Verifica-se que muitos desses usuários de motos que estão no vai-e-vem do Rio não têm experiência alguma com trânsito e muitos deles transitam de maneira irregular, sem os devidos registros nos órfãos de fiscalização e no Detran. Além do mais, a fiscalização é falha e ineficaz, em muitas áreas até mesmo inexistente, o que só contribui para aumentar a tragédia. Entre as vítimas, há muitos menores, pessoas alcoolizadas e muitos que não usam o capacete.
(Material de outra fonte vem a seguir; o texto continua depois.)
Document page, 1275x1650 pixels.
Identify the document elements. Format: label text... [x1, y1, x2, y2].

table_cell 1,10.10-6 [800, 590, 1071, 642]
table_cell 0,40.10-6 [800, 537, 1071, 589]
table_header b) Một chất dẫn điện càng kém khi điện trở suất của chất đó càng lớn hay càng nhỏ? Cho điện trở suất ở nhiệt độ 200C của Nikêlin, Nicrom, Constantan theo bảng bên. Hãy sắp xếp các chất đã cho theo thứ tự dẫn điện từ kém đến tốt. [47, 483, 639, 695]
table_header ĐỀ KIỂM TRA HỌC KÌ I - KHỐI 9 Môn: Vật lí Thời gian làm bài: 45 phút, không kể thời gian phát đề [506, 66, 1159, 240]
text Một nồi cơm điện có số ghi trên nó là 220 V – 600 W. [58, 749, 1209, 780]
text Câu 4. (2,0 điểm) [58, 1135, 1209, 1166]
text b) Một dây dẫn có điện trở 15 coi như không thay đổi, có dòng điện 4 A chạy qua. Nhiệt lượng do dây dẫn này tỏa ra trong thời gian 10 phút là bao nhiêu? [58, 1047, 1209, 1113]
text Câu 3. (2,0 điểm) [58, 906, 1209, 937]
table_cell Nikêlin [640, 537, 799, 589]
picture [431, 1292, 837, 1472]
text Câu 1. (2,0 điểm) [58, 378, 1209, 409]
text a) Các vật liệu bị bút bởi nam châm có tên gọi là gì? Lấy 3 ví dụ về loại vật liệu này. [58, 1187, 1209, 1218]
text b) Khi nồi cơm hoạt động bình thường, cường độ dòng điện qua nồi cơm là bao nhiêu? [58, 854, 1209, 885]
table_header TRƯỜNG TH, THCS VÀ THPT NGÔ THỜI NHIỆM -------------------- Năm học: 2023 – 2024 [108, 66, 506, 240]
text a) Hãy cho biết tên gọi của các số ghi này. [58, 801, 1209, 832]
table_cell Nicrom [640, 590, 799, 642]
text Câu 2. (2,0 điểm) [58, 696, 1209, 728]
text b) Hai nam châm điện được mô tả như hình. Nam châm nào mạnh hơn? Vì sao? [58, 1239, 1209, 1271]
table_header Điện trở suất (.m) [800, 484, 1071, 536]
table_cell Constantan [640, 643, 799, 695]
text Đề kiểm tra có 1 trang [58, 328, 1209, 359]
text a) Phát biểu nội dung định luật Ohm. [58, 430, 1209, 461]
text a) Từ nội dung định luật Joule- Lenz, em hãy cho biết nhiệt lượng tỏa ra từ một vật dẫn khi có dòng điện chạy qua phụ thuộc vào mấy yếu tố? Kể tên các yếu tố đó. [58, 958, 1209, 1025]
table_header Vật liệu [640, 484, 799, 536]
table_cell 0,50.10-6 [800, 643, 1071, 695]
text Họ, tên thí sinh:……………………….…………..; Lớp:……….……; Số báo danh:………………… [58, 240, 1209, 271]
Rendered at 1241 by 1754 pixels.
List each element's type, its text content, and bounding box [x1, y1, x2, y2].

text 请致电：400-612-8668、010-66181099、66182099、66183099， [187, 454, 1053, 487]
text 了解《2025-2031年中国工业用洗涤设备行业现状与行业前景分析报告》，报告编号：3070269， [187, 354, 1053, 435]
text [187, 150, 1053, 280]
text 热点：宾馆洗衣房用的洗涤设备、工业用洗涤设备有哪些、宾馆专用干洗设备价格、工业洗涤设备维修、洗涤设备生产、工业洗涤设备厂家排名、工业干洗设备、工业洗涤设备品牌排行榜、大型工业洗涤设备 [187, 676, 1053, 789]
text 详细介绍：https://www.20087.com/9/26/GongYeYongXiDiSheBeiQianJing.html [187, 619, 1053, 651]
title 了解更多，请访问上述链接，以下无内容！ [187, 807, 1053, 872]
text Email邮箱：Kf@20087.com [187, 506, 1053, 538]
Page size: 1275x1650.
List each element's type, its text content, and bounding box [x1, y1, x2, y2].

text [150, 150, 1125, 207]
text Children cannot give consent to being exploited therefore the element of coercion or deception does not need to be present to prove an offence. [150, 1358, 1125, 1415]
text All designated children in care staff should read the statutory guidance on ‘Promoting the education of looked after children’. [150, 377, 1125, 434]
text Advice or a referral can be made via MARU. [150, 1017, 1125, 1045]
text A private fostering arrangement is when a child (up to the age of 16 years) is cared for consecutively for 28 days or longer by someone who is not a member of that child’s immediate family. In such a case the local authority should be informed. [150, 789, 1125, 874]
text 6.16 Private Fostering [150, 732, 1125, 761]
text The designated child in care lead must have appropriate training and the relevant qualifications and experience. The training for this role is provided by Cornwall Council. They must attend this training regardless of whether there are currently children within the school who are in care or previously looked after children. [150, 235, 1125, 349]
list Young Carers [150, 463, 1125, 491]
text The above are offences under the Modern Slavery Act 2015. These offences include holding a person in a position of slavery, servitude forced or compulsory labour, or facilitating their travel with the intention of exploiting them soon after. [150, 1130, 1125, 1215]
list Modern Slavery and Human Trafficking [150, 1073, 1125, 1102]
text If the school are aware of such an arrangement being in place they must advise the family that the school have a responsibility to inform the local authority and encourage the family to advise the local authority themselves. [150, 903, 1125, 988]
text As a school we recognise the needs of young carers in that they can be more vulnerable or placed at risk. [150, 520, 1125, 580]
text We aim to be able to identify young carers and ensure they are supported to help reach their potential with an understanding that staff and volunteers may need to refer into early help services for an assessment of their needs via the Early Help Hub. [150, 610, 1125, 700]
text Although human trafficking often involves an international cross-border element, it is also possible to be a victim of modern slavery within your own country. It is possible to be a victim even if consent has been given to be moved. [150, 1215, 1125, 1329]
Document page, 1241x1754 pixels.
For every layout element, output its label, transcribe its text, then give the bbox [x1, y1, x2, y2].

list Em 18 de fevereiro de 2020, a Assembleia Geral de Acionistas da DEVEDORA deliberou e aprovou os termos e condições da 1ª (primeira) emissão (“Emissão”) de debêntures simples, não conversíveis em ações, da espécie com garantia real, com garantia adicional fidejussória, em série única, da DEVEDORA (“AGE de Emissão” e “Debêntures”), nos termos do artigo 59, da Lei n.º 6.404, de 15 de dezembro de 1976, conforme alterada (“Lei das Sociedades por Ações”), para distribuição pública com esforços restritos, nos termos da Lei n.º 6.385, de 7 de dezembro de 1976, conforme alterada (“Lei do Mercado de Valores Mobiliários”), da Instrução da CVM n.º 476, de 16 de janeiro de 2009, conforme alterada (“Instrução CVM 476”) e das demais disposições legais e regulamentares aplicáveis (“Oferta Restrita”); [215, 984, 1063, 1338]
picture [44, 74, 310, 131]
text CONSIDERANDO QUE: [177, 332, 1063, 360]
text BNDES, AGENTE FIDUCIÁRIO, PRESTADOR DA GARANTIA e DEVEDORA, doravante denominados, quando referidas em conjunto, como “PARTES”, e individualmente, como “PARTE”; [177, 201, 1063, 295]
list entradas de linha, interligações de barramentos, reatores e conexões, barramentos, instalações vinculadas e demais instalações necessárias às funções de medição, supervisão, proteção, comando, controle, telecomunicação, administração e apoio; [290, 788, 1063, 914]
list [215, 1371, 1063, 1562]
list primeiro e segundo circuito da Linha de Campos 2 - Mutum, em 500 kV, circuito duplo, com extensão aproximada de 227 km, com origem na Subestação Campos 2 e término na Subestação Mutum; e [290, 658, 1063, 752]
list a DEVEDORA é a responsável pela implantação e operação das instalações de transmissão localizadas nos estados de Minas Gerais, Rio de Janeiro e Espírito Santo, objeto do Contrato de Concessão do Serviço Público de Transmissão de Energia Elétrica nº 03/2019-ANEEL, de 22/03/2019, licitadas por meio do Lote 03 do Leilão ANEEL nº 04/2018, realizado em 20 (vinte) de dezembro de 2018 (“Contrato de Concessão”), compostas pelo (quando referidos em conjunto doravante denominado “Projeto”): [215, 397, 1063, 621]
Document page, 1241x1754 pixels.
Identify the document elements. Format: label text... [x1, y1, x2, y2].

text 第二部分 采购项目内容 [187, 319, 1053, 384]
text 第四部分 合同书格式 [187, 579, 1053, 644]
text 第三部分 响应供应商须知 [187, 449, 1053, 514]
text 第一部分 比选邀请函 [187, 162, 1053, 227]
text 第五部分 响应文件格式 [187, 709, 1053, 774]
Vejamos a gravidade dessa constatação: Por trás de cada entrega de lanche ou compras há risco de morte. A grande maioria dos pedidos de delivery atravessa a cidade nas costas de motoboys e motogirls, os trabalhadores mais vulneráveis do trânsito. Eles dividem espaço com veículos que pesam toneladas e trafegam em altas velocidades, com pouca proteção, além do capacete. Outro problema está na falta de apoio. Raramente conseguem apoio financeiro após um acidente em que precisam ficar meses ou até mesmo anos afastados do trabalho.
Os acidentes com motos têm um impacto muito significativo na sociedade brasileira, quer seja no aspecto humano, de vidas perdidas ou sacrificadas, quer no âmbito econômico, material. Isso também tem sido uma preocupação em outros países do mundo, a ponto de a Organização Mundial de Saúde alertar para o fato de que cerca de 1,35 milhão de pessoas morrem anualmente nesse tipo de desastre, com muitos sobreviventes sofrendo lesões de longa duração e até mesmo infindáveis, com redução penosa a sua qualidade de vida.
Esse assombro de acidentes com motos no Brasil não se registra apenas nos cenários urbanos. Dados da Polícia Rodoviária Federal indicam que há uma média de 77 acidentes com esse tipo de veículo nas rodovias federais, diariamente. Como mostra o Ministério da Saúde, em 2023 foram contabilizadas mais de 1,2 milhão de pessoas hospitalizadas em decorrência de acidentes com motos, um aumento de 32% nos últimos 10 anos.